VaulteR - A pipeline for vault associated RNA detection from RNA- sequencing
Abstract
Vaults are highly conserved ribonucleoprotein complexes of unknown function. They have so far been found to be present in high numbers among higher eukaryotes including mammals, amphibians, and avians, as well as lower eukaryotes including deuterostomes and the slime mold (Dictyostelium discoideum). The aim of this thesis is to design a pipeline for vault associated RNA detection from RNA-sequences. And especially try to detect vtRNA in the Salmon Louse. The genome of the atlantic salmon louse, a major parasite of salmonids, affecting the global aquaculture industry.

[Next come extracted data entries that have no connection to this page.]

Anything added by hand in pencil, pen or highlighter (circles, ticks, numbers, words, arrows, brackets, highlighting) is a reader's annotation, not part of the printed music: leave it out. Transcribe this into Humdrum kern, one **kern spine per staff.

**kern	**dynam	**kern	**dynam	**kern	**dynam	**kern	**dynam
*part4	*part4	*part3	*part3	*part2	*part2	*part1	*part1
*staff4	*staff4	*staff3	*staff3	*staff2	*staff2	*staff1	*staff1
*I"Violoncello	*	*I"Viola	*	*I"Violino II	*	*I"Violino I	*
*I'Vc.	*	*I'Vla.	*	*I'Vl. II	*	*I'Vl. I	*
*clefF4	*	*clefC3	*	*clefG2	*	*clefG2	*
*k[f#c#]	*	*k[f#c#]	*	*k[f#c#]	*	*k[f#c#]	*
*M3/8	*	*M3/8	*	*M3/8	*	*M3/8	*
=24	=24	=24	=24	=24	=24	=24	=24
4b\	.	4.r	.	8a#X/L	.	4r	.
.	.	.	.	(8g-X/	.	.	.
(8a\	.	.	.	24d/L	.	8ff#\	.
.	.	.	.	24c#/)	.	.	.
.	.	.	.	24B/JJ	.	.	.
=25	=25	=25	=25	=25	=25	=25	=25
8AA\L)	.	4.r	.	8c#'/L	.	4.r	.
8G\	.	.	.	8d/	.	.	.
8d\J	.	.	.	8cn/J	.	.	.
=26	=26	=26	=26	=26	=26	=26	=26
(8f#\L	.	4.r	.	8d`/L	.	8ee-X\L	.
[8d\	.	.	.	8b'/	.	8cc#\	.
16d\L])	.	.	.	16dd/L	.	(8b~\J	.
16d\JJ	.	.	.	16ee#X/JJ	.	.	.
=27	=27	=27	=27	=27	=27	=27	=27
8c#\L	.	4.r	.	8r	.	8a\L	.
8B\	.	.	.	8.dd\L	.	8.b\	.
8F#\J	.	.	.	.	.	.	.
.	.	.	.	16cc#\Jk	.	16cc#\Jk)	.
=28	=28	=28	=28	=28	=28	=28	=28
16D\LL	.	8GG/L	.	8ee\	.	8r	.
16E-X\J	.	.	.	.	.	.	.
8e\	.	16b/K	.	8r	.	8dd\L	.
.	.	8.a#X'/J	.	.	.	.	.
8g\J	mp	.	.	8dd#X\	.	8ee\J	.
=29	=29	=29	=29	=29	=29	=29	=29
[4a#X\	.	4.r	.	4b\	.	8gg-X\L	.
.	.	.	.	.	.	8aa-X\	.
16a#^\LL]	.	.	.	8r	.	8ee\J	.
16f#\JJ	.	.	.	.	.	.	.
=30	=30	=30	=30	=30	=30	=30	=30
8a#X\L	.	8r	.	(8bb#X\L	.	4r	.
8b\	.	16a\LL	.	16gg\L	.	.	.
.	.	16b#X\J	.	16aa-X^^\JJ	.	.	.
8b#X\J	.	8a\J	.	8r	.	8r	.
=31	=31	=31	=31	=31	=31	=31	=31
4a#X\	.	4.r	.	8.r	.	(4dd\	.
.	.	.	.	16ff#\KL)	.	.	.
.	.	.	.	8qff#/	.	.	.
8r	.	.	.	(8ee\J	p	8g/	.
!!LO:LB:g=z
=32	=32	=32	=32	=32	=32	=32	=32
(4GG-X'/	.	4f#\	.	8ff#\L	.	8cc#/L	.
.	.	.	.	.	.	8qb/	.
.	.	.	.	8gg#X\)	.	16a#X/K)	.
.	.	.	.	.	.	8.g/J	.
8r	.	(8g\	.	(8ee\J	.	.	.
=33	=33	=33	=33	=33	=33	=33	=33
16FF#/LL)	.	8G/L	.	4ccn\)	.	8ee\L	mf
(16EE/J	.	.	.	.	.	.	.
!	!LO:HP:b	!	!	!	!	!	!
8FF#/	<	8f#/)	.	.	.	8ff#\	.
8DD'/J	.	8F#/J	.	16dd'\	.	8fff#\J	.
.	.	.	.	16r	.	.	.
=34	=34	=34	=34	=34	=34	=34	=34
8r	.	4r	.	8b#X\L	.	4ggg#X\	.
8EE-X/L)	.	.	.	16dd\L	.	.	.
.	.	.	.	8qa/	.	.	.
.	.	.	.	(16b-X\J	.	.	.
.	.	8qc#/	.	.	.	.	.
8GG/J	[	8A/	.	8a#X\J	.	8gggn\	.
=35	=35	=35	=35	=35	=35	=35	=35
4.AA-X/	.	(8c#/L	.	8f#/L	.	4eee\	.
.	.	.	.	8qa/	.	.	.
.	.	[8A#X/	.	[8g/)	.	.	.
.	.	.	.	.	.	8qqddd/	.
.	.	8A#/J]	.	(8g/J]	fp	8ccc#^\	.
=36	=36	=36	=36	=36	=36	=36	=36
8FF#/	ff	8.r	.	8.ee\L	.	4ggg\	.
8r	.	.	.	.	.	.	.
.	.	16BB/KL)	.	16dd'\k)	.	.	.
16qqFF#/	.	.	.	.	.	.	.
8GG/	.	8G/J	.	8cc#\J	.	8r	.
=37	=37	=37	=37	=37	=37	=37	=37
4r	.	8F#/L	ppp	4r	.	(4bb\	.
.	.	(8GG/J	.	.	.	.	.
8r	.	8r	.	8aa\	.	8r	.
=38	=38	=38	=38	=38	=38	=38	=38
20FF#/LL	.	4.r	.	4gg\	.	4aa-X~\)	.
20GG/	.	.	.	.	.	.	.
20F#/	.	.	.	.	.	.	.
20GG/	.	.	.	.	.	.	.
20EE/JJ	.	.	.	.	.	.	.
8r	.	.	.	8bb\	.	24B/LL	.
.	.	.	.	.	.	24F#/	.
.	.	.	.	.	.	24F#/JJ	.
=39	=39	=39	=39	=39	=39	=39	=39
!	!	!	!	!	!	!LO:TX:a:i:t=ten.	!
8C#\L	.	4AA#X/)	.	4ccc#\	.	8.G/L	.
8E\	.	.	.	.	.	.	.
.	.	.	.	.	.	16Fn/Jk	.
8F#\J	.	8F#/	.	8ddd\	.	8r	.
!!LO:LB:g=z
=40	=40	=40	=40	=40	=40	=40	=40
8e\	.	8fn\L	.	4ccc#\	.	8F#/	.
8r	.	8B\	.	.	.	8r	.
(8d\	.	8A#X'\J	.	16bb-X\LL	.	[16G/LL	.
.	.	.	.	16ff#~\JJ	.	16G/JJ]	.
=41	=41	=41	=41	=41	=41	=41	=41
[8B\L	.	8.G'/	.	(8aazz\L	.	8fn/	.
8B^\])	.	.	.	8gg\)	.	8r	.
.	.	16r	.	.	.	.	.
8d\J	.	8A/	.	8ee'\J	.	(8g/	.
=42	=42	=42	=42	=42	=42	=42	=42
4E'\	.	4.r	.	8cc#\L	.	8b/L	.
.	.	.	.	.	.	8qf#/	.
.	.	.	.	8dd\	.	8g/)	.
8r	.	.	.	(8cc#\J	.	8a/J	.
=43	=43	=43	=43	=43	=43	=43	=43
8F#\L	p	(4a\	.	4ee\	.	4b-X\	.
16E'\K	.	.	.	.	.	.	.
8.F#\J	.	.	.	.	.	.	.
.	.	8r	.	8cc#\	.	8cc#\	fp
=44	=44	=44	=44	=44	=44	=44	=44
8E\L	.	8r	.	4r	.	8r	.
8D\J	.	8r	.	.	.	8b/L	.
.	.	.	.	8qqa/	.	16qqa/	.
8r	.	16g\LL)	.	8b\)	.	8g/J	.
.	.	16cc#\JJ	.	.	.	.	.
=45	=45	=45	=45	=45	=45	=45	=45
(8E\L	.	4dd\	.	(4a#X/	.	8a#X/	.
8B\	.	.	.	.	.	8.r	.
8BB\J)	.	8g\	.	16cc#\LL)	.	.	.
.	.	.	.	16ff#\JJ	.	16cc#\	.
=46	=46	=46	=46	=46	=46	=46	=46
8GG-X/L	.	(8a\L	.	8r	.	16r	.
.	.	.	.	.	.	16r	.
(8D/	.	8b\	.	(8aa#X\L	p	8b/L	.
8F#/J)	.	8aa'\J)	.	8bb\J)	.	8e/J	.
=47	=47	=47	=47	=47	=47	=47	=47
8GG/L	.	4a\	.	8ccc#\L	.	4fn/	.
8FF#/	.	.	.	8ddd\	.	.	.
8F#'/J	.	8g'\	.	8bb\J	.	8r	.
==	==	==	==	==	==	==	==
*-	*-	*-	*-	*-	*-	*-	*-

The thesis presents three methods of detecting vtRNA, one way is to find the peaks in the alignment of reads and search for the high coverage sequences in Rfam to check the existence of vtRNA. Another way is by predicting the secondary structures of the high coverage sequences, drawing a dendrogram with hierarchical clusters according to the dissimilarity matrix of RNA secondary structures, and then analysing key features of secondary structures of the known vtRNA in order to filter the candidates. At last, the third method is by detecting motifs, such as A-Box and B-Box, in candidate sequences with the MEME Suite. The result of this thesis is a pipeline that can effectively detect vtRNA, and a set of novel candidate sequences which can probably act as vtRNA in the salmon louse genome.